Beija-lhe a barba, sem lhe arrancares a pele. Beija-o, sem o veres por dentro.
Beija-lhe a gordura dos lábios sabendo que queres consumir todo o interior dela.
Entrelacem-se, aceitem e neguem o destino na mesma instância, e não reconheçam a cova moldada à forma dos vossos corpos, altos e moribundos, que caiem para a frente para não terem de olhar para trás e ver os fantasmas escondidos atrás de cada árvore, inquietas à vossa passagem.
Mas não se amem... finjam-no apenas, porque se o poço for profundo o suficiente como são pesadas as pestanas dela, a humidade consumir-vos-à, encherá cada poro e sufocará os vossos pulmões.
Por isso, enquanto os tiverem, gritem o vosso silêncio, ainda que as baratas se debatam nas narinas.

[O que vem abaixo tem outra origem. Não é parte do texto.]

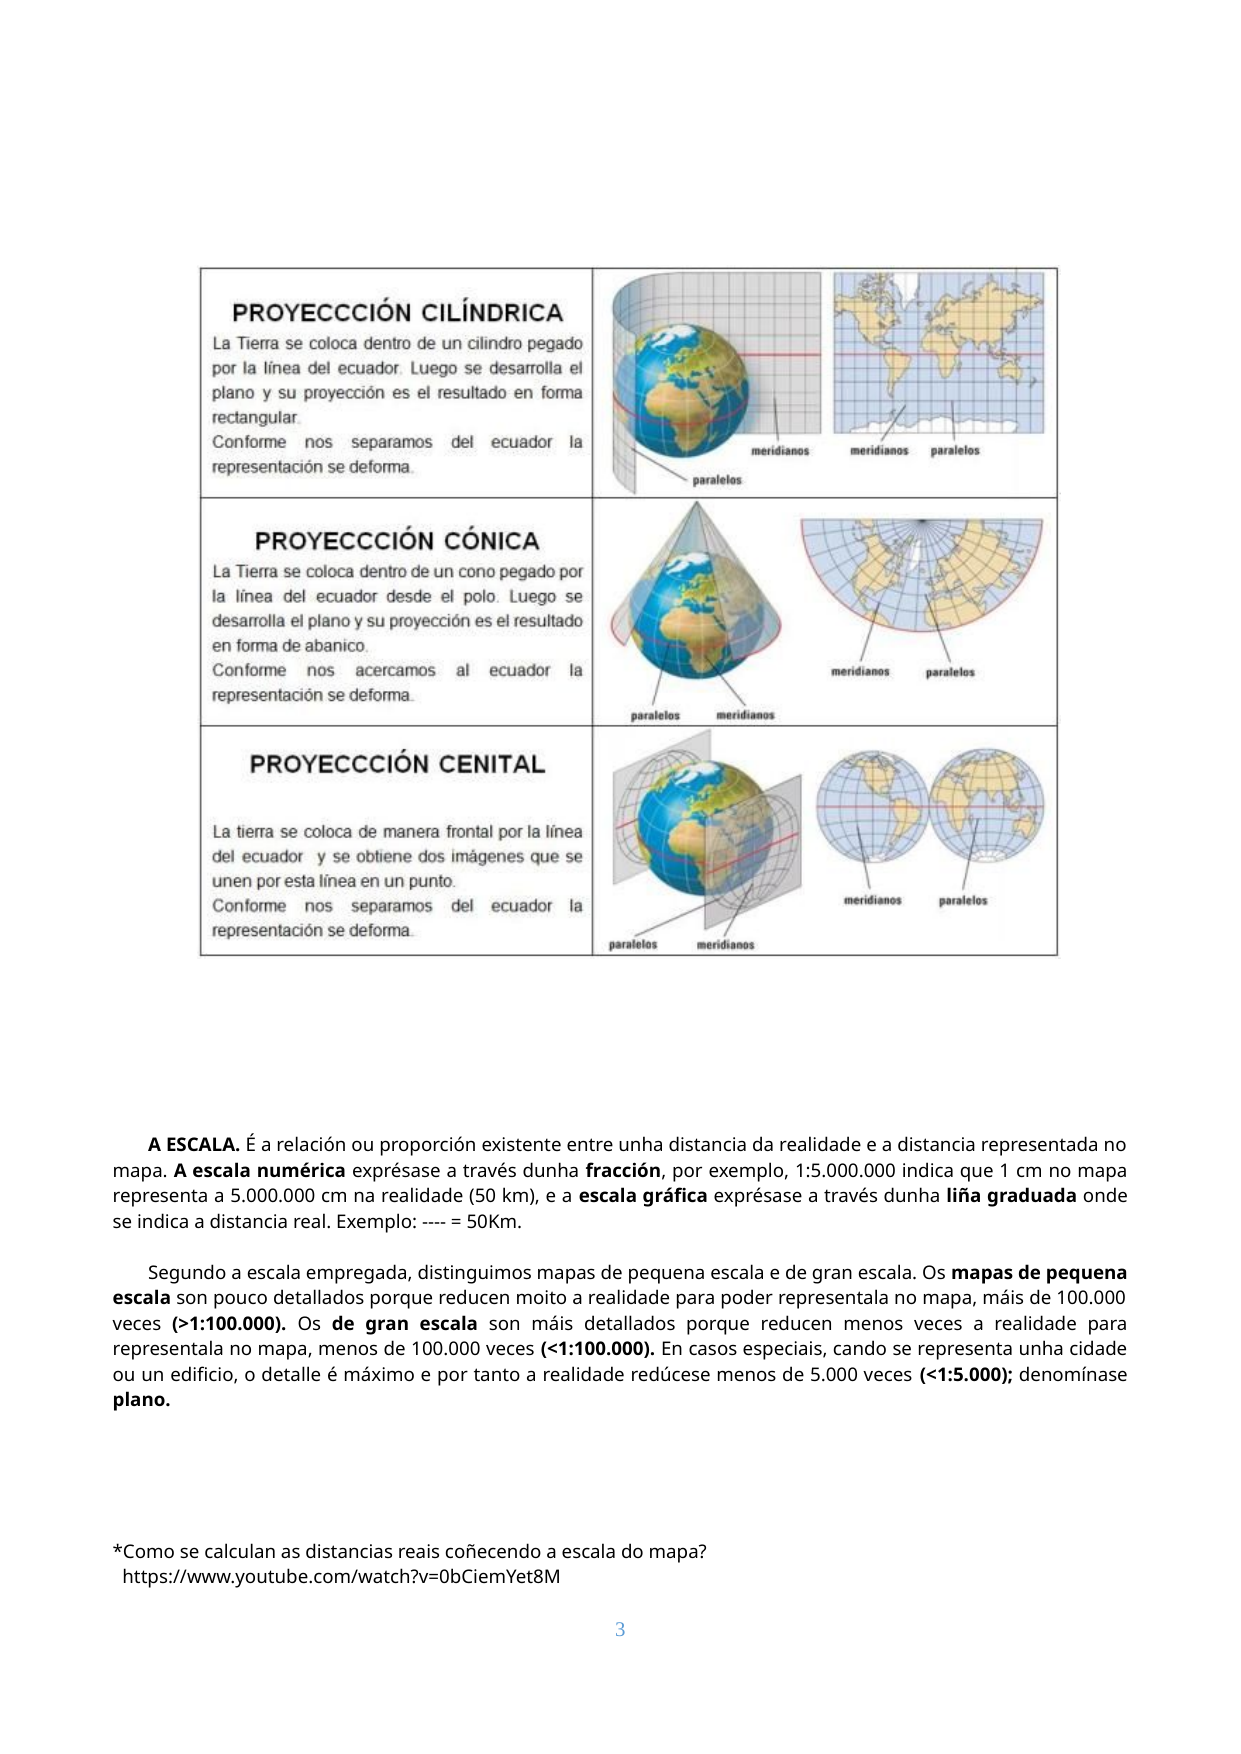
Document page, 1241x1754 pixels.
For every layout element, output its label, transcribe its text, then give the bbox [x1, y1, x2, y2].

text *Como se calculan as distancias reais coñecendo a escala do mapa? [112, 1538, 1128, 1564]
picture [196, 265, 1061, 959]
text A ESCALA. É a relación ou proporción existente entre unha distancia da realidade e a distancia representada no mapa. A escala numérica exprésase a través dunha fracción, por exemplo, 1:5.000.000 indica que 1 cm no mapa representa a 5.000.000 cm na realidade (50 km), e a escala gráfica exprésase a través dunha liña graduada onde se indica a distancia real. Exemplo: ---- = 50Km. [112, 1131, 1128, 1233]
text https://www.youtube.com/watch?v=0bCiemYet8M [112, 1564, 1128, 1589]
text Segundo a escala empregada, distinguimos mapas de pequena escala e de gran escala. Os mapas de pequena escala son pouco detallados porque reducen moito a realidade para poder representala no mapa, máis de 100.000 veces (>1:100.000). Os de gran escala son máis detallados porque reducen menos veces a realidade para representala no mapa, menos de 100.000 veces (<1:100.000). En casos especiais, cando se representa unha cidade ou un edificio, o detalle é máximo e por tanto a realidade redúcese menos de 5.000 veces (<1:5.000); denomínase plano. [112, 1259, 1128, 1412]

Agarrem as mãos com escoriações e prendam-se à demência um do outro, se é isso que vos atrai.
Sabem que não se pertencem, porque ninguém pertence a nada senão à própria loucura.
Gostam de ser loucos, vocês. Amam a loucura um do outro e então o poço é-vos poético.
Poetizem-se. Possuam-se.
Deixem-se um ao outro.
Levem-se um ao outro.
Se querem morrer, morram.
Se quiserem viver, as árvores continuarão inquietas.
Mas o teu poço é fundo e os meus cabelos negros, e a tua loucura é a minha.
Então afundemos-nos. Então finjamos que nos amamos, mesmo se não for fingimento, e que os fantasmas não nos encurvam as costas.